La difficulté s’amplifie lorsqu’elle interroge les témoins de l’époque. Parfois, elle oublie ce qu’ils lui disent, ou prend des notes illisibles. D’autres obstacles surgissent, concernant la fiabilité des locuteurs. Si les faits sont globalement les mêmes, les versions diffèrent, d’autant que la personnalité des acteurs de l’époque suscite un certain nombre de questions. Qu’y a-t-il de commun entre Joëlle Aubron, issue d’un milieu bourgeois, passant ses vacances dans le château familial, et Nathalie Ménigon, issue de la ruralité, devenues camarades de lutte ? Quel écart observe-t-on entre le présent et le passé, entre l’effroi que leurs actions provoquent, et les survivants qu’elle rencontre pour écrire son livre ? Régis Schleicher apparaît d’abord sous les traits d’un tueur implacable : « La police le surnomme le Premier Lieutenant, ou le Samouraï, en référence au film de Melville avec Alain Delon. On le décrit comme un être solitaire, froid et imprévisible, le plus dangereux, le plus monolithique de tous. » Un de ses avocats affirme « Aujourd’hui, il n’est plus le même homme. » Celui que l’écrivain rencontre, héritier « d’une lignée d’hommes d’honneur », et qui dit avoir voulu se montrer à la hauteur des siens, permet de nuancer le portrait. Le terroriste que caractérisait la radicalité de son engagement, « celui qui détestait les policiers, a tiré sur certains d’entre eux, et les décrit aujourd’hui comme une autre version de lui-même : de jeunes et braves couillons, probablement aussi sincères que lui dans leurs convictions » a visiblement changé.
Chercher l’humain
En quête de vérité, l’auteur du livre tente de traquer les regrets, les remords, chez les témoins qu’elle interroge. Elle y parvient rarement, ou de façon ambiguë. Comment concilier l’horreur des meurtres de sang-froid et la sympathie que lui inspirent certains d’entre eux, Nathalie Ménigon, apeurée à leur première rencontre, qu’elle décrit d’une manière presque tendre : « Ses yeux sont fermés, elle penche délicatement la tête au-dessus du caneton sur son épaule. Il a posé son bec contre sa joue, comme pour lui donner un baiser. » ? Mais avant de la connaître, elle a cru déceler, chez cette actrice du drame, une vulnérabilité à travers les photos prises d’elles. Sa description de Nathalie Ménigon aujourd’hui, discutant avec elle dans une ferme du Sud-Ouest, prend des airs de photographie floue, (tremblement de l’auteur ou de celle qu’elle interviewe ?) et donne la sensation « d’une créature légèrement tremblante dans le brouillard », mais environnée d’une aura : « un rai de lumière tombe sur elle, on dirait que la vapeur nimbe ses cheveux. » L’humain émerge, dans toutes ses rencontres, y compris le pardon posthume à son père, mais le mystère demeure.
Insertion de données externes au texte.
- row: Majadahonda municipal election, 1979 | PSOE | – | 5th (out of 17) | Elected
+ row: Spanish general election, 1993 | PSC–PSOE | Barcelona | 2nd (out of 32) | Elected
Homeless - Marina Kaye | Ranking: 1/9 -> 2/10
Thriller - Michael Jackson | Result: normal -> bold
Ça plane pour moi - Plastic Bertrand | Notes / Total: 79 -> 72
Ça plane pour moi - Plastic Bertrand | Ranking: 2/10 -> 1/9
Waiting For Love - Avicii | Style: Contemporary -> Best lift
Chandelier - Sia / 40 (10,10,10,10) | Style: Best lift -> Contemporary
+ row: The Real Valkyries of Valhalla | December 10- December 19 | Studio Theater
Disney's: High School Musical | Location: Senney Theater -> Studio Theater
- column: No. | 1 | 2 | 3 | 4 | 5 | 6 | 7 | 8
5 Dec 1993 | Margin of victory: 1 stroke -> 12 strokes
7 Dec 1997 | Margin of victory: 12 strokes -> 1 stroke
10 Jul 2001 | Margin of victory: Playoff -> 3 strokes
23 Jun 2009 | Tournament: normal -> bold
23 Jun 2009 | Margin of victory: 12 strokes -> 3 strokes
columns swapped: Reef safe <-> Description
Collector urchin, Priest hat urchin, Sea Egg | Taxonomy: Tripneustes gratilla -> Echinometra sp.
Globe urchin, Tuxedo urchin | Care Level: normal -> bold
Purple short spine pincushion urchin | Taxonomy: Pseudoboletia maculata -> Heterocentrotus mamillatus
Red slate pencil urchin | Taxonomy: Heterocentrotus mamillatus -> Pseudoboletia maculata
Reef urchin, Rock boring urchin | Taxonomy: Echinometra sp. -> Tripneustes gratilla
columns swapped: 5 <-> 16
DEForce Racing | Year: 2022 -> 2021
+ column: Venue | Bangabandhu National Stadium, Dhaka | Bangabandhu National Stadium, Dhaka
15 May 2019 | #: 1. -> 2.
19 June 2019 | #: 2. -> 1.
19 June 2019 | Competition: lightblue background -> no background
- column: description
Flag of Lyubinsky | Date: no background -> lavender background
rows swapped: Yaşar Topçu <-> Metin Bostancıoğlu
Dans un très beau livre intitulé Une histoire émotionnelle du savoir, Françoise Waquet évoque les émotions des chercheurs. Le roman magistral de Monica Sabolo en constitue un vivant témoignage. Enquête et quête de soi se rejoignent, avec une grande honnêteté intellectuelle, qui n’évite pas les zones d’ombre, mais les accepte, en en faisant un angle mort de sa recherche. Très documenté, le livre s’efforce d’approcher au plus près le secret de ceux qui ont tué par conviction politique. D’une écriture juste, précise, concise, superbement maîtrisée, Monica Sabolo dresse un tableau d’une époque révolue, qu’elle s’attache à comprendre et à restituer, avec ses outrances, ses errements et ses secrets.
Un roman passionnant, porté par un style somptueux, qui confirme les promesses d’Éden.
Sabolo, Monica, La vie clandestine, Gallimard, 18/08/2022, 1 vol. (318 p.), 21€.